What do they actually do
Percival ships Percy, a lightweight tool that runs inside a researcher’s Python workspace (Jupyter, VS Code, etc.) and generates Python code to clean, transform, and explore messy, real‑world datasets. You install Percy, open its sidebar, optionally connect external data sources, and ask it to prepare or analyze data; Percy proposes code and can execute it in your environment so you can iterate quickly on results Percival homepage, FAQ.
Percy is available today as a downloadable closed‑beta and is free to use during the beta (with token limits). The product is aimed at researchers and data analysts who already work in Python and want to speed up data preparation and exploratory analysis without leaving their existing tools FAQ, Percival homepage, YC page.

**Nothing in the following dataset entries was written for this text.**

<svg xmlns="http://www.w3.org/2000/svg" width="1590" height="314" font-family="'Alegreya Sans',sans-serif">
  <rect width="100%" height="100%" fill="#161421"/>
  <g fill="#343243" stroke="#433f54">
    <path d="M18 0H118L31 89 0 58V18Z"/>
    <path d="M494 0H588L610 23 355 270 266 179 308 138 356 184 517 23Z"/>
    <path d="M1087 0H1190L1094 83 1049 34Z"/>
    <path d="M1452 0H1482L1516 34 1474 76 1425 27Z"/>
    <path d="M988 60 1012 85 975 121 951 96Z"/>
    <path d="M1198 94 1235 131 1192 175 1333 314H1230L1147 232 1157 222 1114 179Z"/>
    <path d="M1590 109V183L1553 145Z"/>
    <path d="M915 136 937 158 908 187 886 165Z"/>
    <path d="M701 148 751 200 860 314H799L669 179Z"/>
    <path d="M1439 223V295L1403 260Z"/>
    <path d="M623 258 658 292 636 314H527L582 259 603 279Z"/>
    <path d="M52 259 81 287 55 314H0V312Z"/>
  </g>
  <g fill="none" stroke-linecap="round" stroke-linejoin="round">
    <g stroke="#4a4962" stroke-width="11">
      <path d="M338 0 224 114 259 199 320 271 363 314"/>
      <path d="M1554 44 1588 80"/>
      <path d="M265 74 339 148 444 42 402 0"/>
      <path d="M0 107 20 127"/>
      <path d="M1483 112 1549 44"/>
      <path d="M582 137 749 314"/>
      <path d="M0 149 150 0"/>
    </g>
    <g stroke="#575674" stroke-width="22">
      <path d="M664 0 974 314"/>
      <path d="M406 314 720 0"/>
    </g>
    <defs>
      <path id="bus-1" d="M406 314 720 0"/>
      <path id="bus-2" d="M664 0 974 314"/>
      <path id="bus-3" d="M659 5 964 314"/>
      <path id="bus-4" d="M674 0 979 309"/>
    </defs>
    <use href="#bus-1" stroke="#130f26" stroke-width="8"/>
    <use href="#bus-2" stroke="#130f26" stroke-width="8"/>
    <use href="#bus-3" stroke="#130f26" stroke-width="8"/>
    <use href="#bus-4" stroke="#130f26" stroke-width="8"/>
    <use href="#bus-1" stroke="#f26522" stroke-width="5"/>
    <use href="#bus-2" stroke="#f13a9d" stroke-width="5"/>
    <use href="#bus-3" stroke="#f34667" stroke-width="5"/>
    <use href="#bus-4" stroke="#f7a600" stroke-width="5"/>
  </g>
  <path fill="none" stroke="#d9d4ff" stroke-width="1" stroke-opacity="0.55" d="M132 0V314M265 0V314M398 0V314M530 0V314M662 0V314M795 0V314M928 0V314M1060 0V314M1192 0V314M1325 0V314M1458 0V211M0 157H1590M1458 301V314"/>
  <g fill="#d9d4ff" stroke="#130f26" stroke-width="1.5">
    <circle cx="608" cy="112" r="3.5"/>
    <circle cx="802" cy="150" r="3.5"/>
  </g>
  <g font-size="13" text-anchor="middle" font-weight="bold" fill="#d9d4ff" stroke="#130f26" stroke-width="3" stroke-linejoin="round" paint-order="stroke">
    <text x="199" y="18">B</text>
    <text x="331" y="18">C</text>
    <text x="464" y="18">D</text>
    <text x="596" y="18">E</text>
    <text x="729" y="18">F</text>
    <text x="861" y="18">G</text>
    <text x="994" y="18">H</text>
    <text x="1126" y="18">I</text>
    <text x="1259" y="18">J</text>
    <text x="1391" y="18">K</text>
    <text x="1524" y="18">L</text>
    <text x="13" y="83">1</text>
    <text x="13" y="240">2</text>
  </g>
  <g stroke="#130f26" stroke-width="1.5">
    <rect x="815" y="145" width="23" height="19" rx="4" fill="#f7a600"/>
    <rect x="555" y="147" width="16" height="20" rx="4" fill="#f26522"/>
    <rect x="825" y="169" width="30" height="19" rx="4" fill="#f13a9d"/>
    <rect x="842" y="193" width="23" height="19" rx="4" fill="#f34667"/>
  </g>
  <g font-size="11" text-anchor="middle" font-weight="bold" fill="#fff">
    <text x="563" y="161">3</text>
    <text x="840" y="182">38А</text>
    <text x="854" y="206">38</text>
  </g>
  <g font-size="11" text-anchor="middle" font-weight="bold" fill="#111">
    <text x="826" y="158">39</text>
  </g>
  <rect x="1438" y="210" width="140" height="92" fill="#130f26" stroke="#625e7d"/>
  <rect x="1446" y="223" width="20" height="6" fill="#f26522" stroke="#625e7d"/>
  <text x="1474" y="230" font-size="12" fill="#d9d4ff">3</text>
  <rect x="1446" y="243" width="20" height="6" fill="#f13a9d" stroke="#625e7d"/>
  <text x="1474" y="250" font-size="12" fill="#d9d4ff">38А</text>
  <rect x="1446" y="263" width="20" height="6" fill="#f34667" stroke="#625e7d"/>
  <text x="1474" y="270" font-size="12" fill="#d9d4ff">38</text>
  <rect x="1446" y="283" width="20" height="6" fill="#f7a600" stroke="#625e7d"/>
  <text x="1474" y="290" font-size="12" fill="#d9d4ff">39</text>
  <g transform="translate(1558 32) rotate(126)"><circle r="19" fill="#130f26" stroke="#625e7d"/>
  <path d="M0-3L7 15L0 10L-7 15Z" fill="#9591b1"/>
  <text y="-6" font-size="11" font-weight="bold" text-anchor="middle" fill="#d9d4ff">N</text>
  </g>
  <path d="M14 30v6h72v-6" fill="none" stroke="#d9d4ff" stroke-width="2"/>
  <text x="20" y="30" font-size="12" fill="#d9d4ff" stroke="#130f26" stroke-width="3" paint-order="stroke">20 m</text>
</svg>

Public writeups have occasionally described a different use case (document/ERP automation for distributors), but the company’s site and YC profile currently emphasize Percy as an AI copilot for research data analysis; treat older third‑party descriptions as out‑of‑date or unrelated pilots Fondo post, LinkedIn post, Percival homepage, YC page.
Who are their target customer(s)
- Academic researchers (PhD students, postdocs) working in Python notebooks: They spend many hours turning messy experiment/survey outputs into analysis‑ready tables, writing repetitive cleaning code and struggling to keep transformations reproducible Percival homepage, YC page.
- Industry data scientists on small teams: They need to explore new datasets quickly for prototypes and analyses but get slowed by ad‑hoc cleaning and switching between tools Percival homepage, YC page.
- Research engineers / data assistants handling external data sources: They ingest CSV exports, instrument files, and partner feeds with inconsistent formats, leading to brittle one‑off scripts and reconnecting broken pipelines FAQ, Percival homepage.
- Team leads and lab managers: They need analyses to be auditable and repeatable but can’t easily see what cleaning steps were applied or reproduce colleagues’ results, slowing reviews and onboarding YC page, Percival homepage.
- Independent analysts / consultants doing one‑off Python analyses: They lose billable time to repetitive cleaning code and verifying that transformed data matches the source for each client project Percival homepage, FAQ.
How would they acquire their first 10, 50, and 100 customers
- First 10: Direct outreach to PhD students, postdocs, and research engineers in founder and YC networks; run hands‑on onboarding sessions on a real dataset to produce a reproducible notebook and secure a short case‑study quote Percival homepage, YC page.
- First 50: Host small-group workshops and office hours with university departments and small data teams; publish how‑to notebooks and before/after examples, and recruit a few campus/company ambassadors in exchange for feedback and introductions.
- First 100: Reduce install friction (pip/conda; VS Code/Jupyter extensions) and ship turnkey templates for common file types so value appears in minutes; partner with university core facilities and small consultancies for paid lab pilots and add a simple referral credit to turn single‑user wins into multi‑seat trials.
What is the rough total addressable market
Top-down context:
Percival sits in the data‑preparation/data‑cleaning software category. IMARC estimates the global data‑preparation market at about USD 6.5B in 2024 with strong growth; other firms put 2024/2025 in a similar range with rapid expansion thereafter IMARC, Precedence Research.
Bottom-up calculation:
A conservative SAM for Percy’s Python‑first researcher/small‑team niche assumes 10–20% of category spend comes from code‑centric users who work in notebooks/editors. Applying that share to a ~USD 6.5B baseline implies roughly USD 650M–1.3B SAM IMARC. A multi‑million global researcher population underscores the user base scale, though not all will be addressable or paid Our World in Data, UNESCO.
Assumptions:
- 10–20% of data‑prep spend is by code‑first researchers and small teams using notebooks/editors.
- These users adopt Python‑native assistants and pay for productivity/reproducibility once Percy leaves closed beta.
- The USD ~6.5B 2024 market size is a reasonable baseline for current planning despite variance across reports.
Who are some of their notable competitors
- GitHub Copilot (in notebooks/VS Code): General code generation and assistance inside Jupyter notebooks via VS Code; helps write and edit Python for data analysis and cleaning tasks.
- Jupyter AI (official Jupyter extension): An extension that integrates LLMs directly into Jupyter for chat and code generation via magic commands, overlapping with Percy’s in‑notebook assistance.
- Databricks Assistant: A context‑aware assistant embedded in Databricks notebooks to generate and fix code for data/ML workflows; notable for teams already on Databricks Docs.
- Alteryx Designer Cloud (Trifacta): A mature, GUI‑driven data preparation platform (formerly Trifacta) used widely for cleaning and transformation; different modality but competes for the same workflows.
- PandasAI (open‑source): A Python library that brings LLM‑based code generation and data cleaning/visualization to pandas, overlapping with Percy’s Python‑native assistant approach.